A number of Republican-led states are considering tax changes that in many cases would have the effect of cutting taxes on the rich and raising them on the poor, according to the New York Times.
The Washington Monthly’s Steve Benen discusses plans in several Republican gubernatorial mansions to raise taxes… on the poor! Benen:
“Republicans are not, strictly speaking, a party obsessed with cutting taxes. The caricature is rooted in fact, but it’s incomplete – Republicans are actually a party committed to cutting taxes on the wealthy.
“This has been an underappreciated aspect of the GOP vision for several years. Indeed, it was part of Mitt Romney’s ’47 percent’ problem a few years ago – the Republican presidential hopeful complained, among other things, about the millions of families who ‘pay no income tax.’ A wide variety of GOP officeholders, candidates, and pundits have made related complaints about the poor not having “skin in the game” because their tax burdens simply aren’t significant enough.”

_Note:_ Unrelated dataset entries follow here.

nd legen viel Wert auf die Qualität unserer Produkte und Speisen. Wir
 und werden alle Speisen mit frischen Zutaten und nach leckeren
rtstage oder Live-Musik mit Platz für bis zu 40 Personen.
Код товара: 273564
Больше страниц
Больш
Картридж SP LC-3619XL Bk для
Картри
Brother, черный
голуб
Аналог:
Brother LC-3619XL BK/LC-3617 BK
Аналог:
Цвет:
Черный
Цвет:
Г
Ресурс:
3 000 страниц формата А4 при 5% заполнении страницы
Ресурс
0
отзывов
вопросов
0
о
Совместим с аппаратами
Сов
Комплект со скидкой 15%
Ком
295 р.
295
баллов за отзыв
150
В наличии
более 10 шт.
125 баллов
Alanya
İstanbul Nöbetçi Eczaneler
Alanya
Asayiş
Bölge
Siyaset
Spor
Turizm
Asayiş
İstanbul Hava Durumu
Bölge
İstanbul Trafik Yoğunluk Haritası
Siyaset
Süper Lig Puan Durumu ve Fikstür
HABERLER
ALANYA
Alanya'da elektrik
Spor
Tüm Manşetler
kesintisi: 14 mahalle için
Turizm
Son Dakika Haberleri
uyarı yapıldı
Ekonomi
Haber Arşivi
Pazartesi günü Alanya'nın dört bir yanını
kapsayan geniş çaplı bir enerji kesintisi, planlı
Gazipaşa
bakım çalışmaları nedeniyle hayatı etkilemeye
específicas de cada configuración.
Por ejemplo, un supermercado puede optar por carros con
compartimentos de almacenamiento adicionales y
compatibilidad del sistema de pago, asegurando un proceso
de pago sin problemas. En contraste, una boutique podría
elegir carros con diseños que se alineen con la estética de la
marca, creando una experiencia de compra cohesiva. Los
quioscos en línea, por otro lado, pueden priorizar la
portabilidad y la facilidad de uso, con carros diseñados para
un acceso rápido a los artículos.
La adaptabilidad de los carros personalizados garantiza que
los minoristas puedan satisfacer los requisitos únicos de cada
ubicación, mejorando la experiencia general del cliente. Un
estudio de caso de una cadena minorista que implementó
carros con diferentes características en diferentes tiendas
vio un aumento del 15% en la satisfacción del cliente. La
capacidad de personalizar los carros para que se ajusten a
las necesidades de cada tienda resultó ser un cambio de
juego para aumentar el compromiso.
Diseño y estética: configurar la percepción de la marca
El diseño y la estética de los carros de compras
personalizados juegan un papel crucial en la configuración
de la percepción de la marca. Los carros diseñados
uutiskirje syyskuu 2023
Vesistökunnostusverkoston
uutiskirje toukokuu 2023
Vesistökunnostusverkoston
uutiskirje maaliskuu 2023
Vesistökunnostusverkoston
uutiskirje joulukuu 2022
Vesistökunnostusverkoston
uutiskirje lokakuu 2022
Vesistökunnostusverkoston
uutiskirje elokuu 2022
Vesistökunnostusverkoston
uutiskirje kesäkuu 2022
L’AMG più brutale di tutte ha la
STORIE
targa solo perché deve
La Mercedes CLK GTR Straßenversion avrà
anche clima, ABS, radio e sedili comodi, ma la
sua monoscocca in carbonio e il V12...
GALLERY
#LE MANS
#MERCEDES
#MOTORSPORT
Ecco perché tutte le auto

Of the 10 or so Republican governors who have proposed tax increases, nearly all have called for increases in consumption taxes, which hit the poor and middle class harder than the rich, according to the New York Times.
Favorite targets for the new taxes include gas, e-cigarettes, and goods and services in general. Gov. Paul R. LePage of Maine wants to start taxing movie tickets and haircuts, but is also proposing a tax break for the lowest-income families to relieve some of the pressure.

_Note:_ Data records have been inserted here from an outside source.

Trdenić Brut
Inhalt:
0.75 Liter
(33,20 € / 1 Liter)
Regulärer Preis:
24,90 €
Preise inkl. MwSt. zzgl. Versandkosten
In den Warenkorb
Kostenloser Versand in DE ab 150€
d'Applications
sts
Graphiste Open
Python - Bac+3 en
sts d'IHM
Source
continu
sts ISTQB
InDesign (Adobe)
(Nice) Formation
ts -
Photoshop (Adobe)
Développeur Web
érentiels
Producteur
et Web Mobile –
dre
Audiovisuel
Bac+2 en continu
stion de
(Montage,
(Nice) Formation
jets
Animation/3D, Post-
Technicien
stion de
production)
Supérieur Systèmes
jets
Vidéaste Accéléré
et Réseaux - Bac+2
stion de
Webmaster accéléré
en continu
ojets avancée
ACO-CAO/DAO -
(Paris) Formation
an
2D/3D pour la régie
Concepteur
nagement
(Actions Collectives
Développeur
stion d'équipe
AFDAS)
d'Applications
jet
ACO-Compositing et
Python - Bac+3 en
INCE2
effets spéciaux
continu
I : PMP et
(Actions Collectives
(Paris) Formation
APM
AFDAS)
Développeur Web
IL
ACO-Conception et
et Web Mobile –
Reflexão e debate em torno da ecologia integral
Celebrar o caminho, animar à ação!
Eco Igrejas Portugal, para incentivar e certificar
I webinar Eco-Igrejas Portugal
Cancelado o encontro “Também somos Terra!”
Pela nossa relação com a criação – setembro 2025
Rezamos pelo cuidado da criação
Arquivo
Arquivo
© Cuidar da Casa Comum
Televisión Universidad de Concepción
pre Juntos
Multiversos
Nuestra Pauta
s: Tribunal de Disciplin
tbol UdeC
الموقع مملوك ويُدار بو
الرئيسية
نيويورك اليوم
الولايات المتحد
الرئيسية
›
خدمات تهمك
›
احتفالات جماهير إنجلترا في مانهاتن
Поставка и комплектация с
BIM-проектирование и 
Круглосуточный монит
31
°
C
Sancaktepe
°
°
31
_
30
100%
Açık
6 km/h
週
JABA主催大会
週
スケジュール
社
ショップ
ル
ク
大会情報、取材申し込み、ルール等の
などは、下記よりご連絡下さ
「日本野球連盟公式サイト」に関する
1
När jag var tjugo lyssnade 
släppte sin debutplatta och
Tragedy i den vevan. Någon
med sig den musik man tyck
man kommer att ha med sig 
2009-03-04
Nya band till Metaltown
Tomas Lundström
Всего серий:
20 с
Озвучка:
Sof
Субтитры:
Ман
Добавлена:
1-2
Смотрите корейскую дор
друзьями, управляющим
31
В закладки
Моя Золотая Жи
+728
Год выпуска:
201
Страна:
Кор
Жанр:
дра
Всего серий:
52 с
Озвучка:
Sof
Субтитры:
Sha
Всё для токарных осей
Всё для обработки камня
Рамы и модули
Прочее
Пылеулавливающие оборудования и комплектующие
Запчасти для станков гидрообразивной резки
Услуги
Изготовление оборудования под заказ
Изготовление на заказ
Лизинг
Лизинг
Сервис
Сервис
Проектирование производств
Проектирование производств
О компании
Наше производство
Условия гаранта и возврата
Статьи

Mitt Romney is preparing to run for president for a third time.
The day before Romney announced he may run, The Wall Street Journal said:
“For Republicans circling the 2016 race, the focus on struggling segments of the population is a response of sorts to the 2012 contest, when the party’s nominee, former Massachusetts Gov. Mitt Romney , struggled to present himself as an empathetic figure. Many Republicans considering bids this time seem set on forging a new path, one that stays true to conservative beliefs but with a firmer eye on seeking potential solutions to address Americans’ continued frustration with the economy.”
TYT: “…if he is looking for one that could appeal to the middle class and the poor, there are plenty of ideas out there.”